AI skills gap and the dangers of exponential innovation

AI skillsgap
AI skillsgap

ChatGPT and its ilk represent a welcome quantum leap for productivity, according to eminent AI expert Professor Erik Brynjolfsson. But he adds that such rapid developments also present a material risk

Erik Brynjolfsson is in great demand. The US professor whose research focuses on the relationship between digital tech and human productivity is nearing the end of a European speaking tour that’s lasted nearly a month. Despite this, he’s showing no signs of fatigue – quite the opposite, in fact.

Speaking via Zoom as he prepares for his imminent lecture in Oxford, the director of the Digital Economy Lab at the Stanford Institute for Human-Centered AI is enthused by recent “seminal breakthroughs” in the field.

Brynjolfsson’s tour – which has included appearances at the World Economic Forum in Davos and the Institute for the Future of Work in London – is neatly timed, because the recent arrival of ChatGPT on the scene has been capturing human minds, if not yet hearts.

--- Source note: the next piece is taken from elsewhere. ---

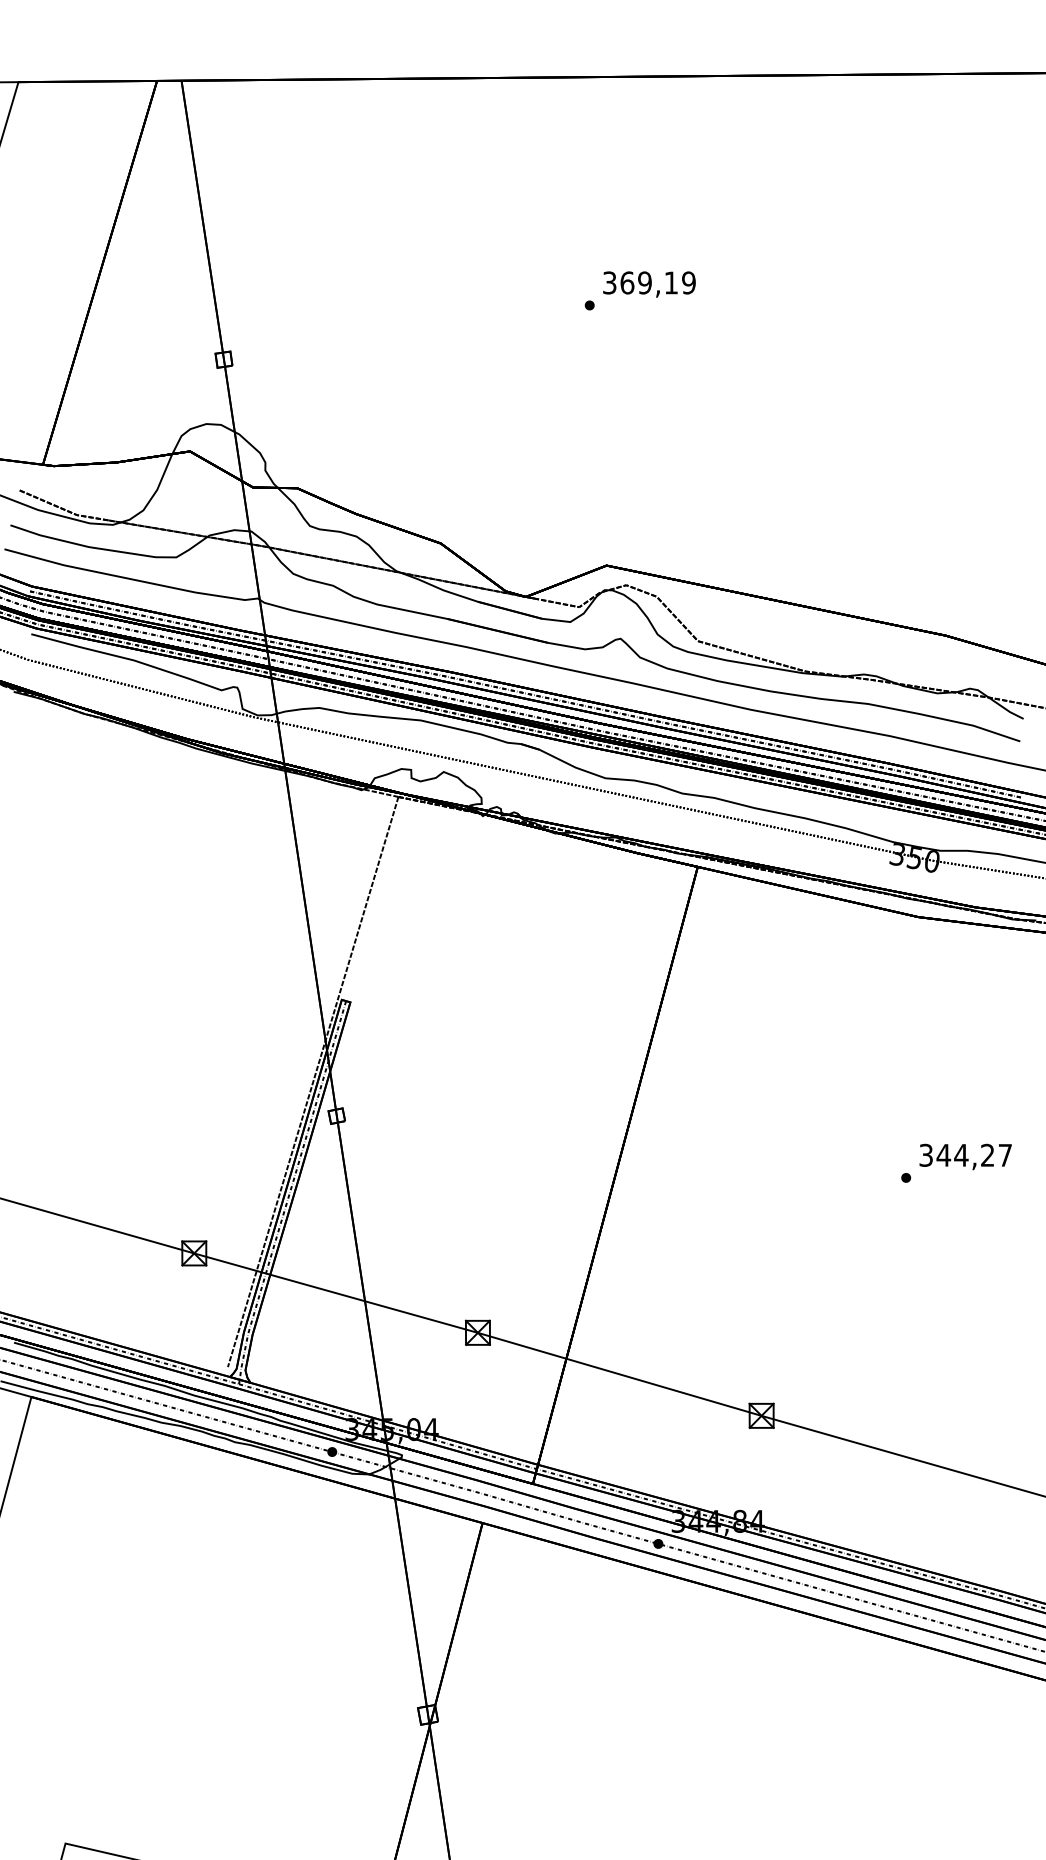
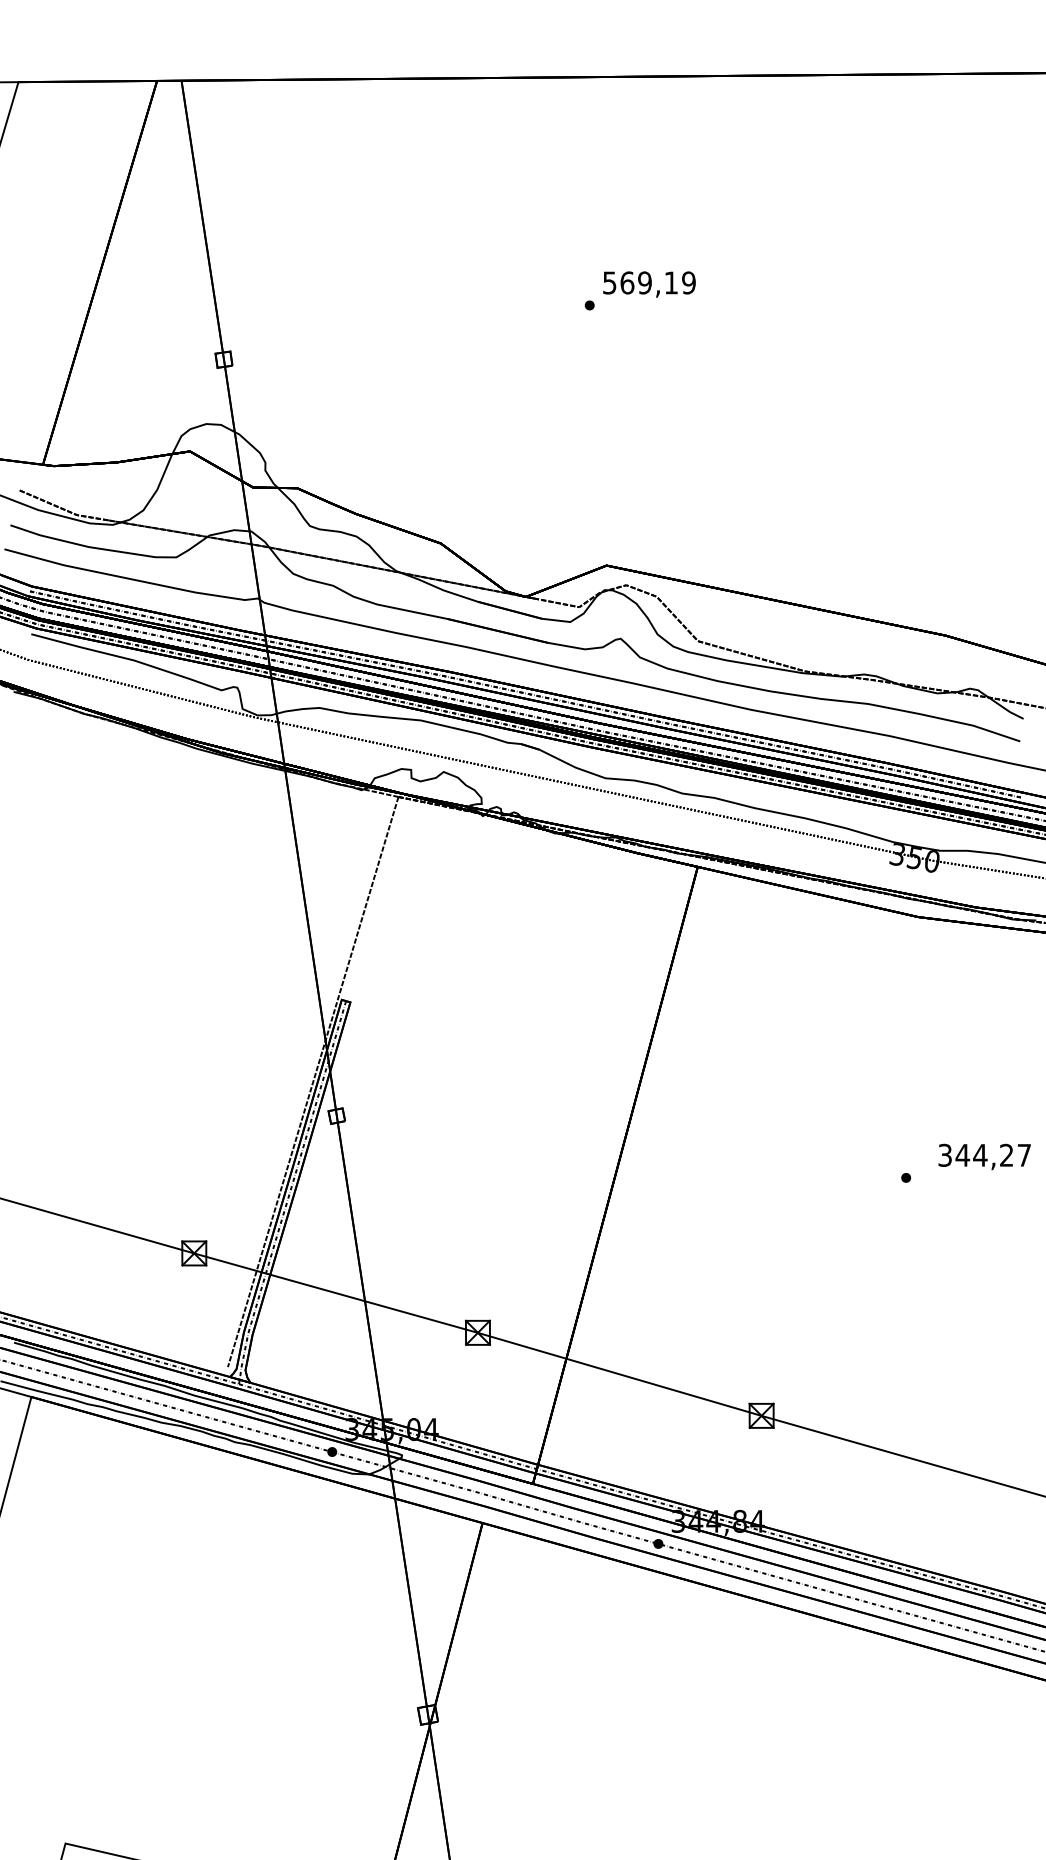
text at (609, 282): 369,19 -> 569,19
text at (965, 1156) position: (965, 1156) -> (984, 1156)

The large-scale language model, fed 300 billion words by developer OpenAI, caused a sensation with its powerful capabilities, attracting 1 million users within five days of its release in late November 2022. At the end of January, Microsoft’s announcement of a substantial investment in OpenAI “to accelerate AI breakthroughs” generated yet more headlines.

ChatGPT’s popularity is likely to trigger an avalanche of similarly extraordinary AI tools, Brynjolfsson predicts, with a possible economic value extending to “trillions of dollars”. But he adds that proper safeguards and a better understanding of how AI can augment – not replace – jobs are urgently required.